Let's look at a process used to discover patterns in large data sets called data mining. The interesting thing about data mining is that it involves different methods at the intersection of statistics, machine learning, and database systems. The overall goal in data mining is to extract the most relevant information from a given dataset and have it structured for further use. It includes the raw data analysis step, but it also involves database and data management aspects, data pre-processing, model and inference considerations, interestingness metrics, complexity considerations, post-processing of discovered structures, and visualization and online updating.
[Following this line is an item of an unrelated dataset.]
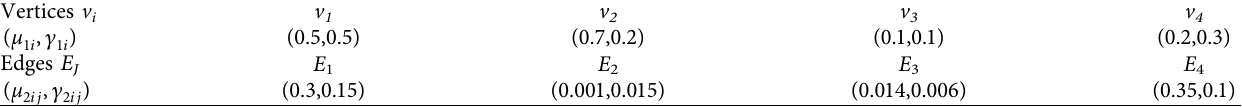
Table 9: Degree of membership and nonmembership values for vertices and edges of Figure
The Misnomer Term Data Mining
Before we look into different possible applications, I'd like to point out that as with many terms in this field, the term data mining is not correctly applied. Why is that? Mining refers to the extraction of data itself. However, in data mining, the goal is to detect and extract patterns and knowledge from a large data set. This buzzword is frequently used in the context of large scale information processes such as warehouse management. Another data mining application area is in artificial intelligence (e.g., machine learning). Here, data mining is used to make correct decisions with the help of information systems for business intelligence and decision-making based on large data sets.
The genuine data mining assignment is the semi-automatic or programmed examination of vast amounts of information to extricate intricate patterns such as bunches of information records (cluster analysis), unordinary records (anomaly detection), and conditions (association rule mining, sequential pattern mining). This ordinarily includes database procedures such as spatial indices. These patterns are a kind of outline of the input data used in predictive analysis or machine learning applications. For example, the data mining step might identify multiple groups in the data to obtain more accurate prediction results by a decision support system.
Use Cases of Data Mining
There are many different use cases of data mining across various industries, such as financial fraud detection applications, e-Commerce applications, and various business applications. Overall, detecting patterns in large data sets is beneficial in many ways and can accelerate multiple information systems and applications. Having useful patterns emerging from vast data accelerates projects, fuels applications, and provides precise and adapted data fit for decision-making.
For this blog post, I have used the following resources:
The Data Flair Blog has everything you need to know and resources to read in-depth information on data mining. I really enjoyed it a lot!
Furthermore, I found this post on Six Big Data Use Cases for Modern Business which further highlights the importance of big data and how data mining is key to successfully evaluate data sets.
As always, have a great day and stay curious!